◆ **Extrait**
##############################
5. L'article 2 de l'ancien code de l'urbanisme de Saint-Barthélemy, applicable à la date de la décision attaquée, prévoit qu'" en l'absence d'une carte d'urbanisme opposable aux tiers ", les constructions et installations ne sont possibles que dans les espaces urbanisés de la collectivité, sauf pour les exceptions qu'il énumère limitativement. Aux termes de l'article 14 de ce même code : " La carte d'urbanisme comporte un règlement qui fixe les règles générales et les servitudes d'utilisation des sols, qui peuvent notamment comporter l'interdiction de construire, délimiter les zones constructibles et les zones naturelles ou agricoles à protéger et définir les règles concernant l'implantation des constructions. A ce titre, le règlement peut : 1° Préciser l'affectation des sols selon les usages principaux qui peuvent en être fait ou la nature des activités qui peuvent y être exercées (...) 7° identifier et localiser les éléments de paysage et délimiter les quartiers, îlots, immeubles, espaces public, monuments, sites et secteurs à protéger ou à mettre en valeur pour des motifs d'ordre culturel, historique ou écologique et définir, le cas échéant, les prescriptions de nature à assurer leur protection (...)".
##############################
Données de repères squelettiques
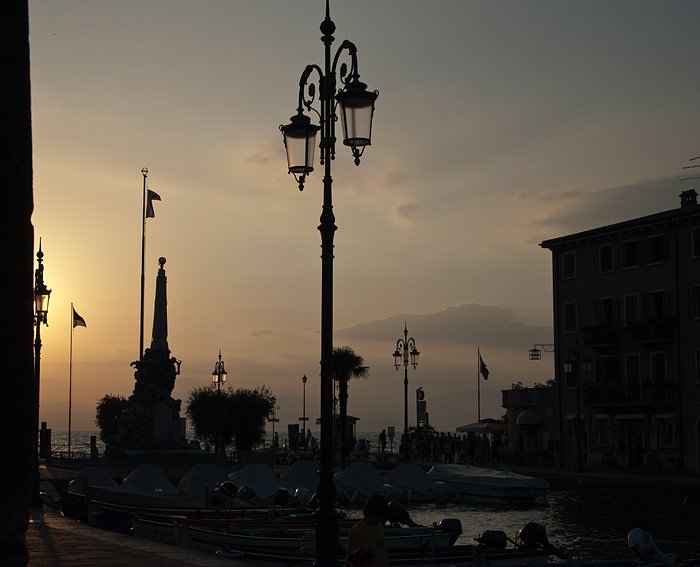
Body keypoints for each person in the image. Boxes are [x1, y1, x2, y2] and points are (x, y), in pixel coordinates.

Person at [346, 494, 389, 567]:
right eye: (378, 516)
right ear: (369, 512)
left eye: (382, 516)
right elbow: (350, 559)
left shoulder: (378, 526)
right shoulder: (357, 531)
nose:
##############################
◆ **Consigne**
Prolongez l'extrait sur le code de l'urbanisme de Saint-Barthélemy en reprenant juste après sa dernière phrase.

◆ **Réponse**
6. En application de ces dispositions, il appartient aux auteurs du document d'urbanisme que constitue la carte d'urbanisme de déterminer les partis d'aménagement à retenir pour le territoire concerné par ce document, en tenant compte de la situation existante et des perspectives d'avenir, et de fixer en conséquence le zonage déterminant la constructibilité des terrains. Ils ne sont pas liés, pour déterminer l'affectation future des divers secteurs, par les modalités existantes d'utilisation des sols, dont ils peuvent prévoir la modification dans l'intérêt de l'urbanisme et ils ne sont pas tenus, pour fixer le zonage, de respecter les limites des propriétés. Leur appréciation sur ces différents points ne peut être censurée par le juge administratif qu'au cas où elle serait entachée d'une erreur manifeste ou fondée sur des faits matériellement inexacts.

7. Il résulte des dispositions citées ci-dessus de l'article 2 de l'ancien code de l'urbanisme de Saint-Barthélemy que la règle de la constructibilité limitée aux zones urbanisées qu'elles prévoient ne peut plus être mise en œuvre à partir de l'entrée en vigueur de la carte d'urbanisme. Il résulte par ailleurs des principes rappelés au point 6 que la seule circonstance qu'un terrain a pu, dans le passé, être regardé comme inclus dans les parties urbanisées de la collectivité ne fait pas obstacle à ce que ce terrain puisse être classé pour l'avenir en zone inconstructible par la carte d'urbanisme. Par suite, le moyen tiré de ce que ce classement serait entaché d'erreur de droit en positionnant en zone inconstructible des parcelles qui avaient pu être regardées, avant l'adoption de la carte, comme situées dans les parties urbanisées de la collectivité doit être écarté.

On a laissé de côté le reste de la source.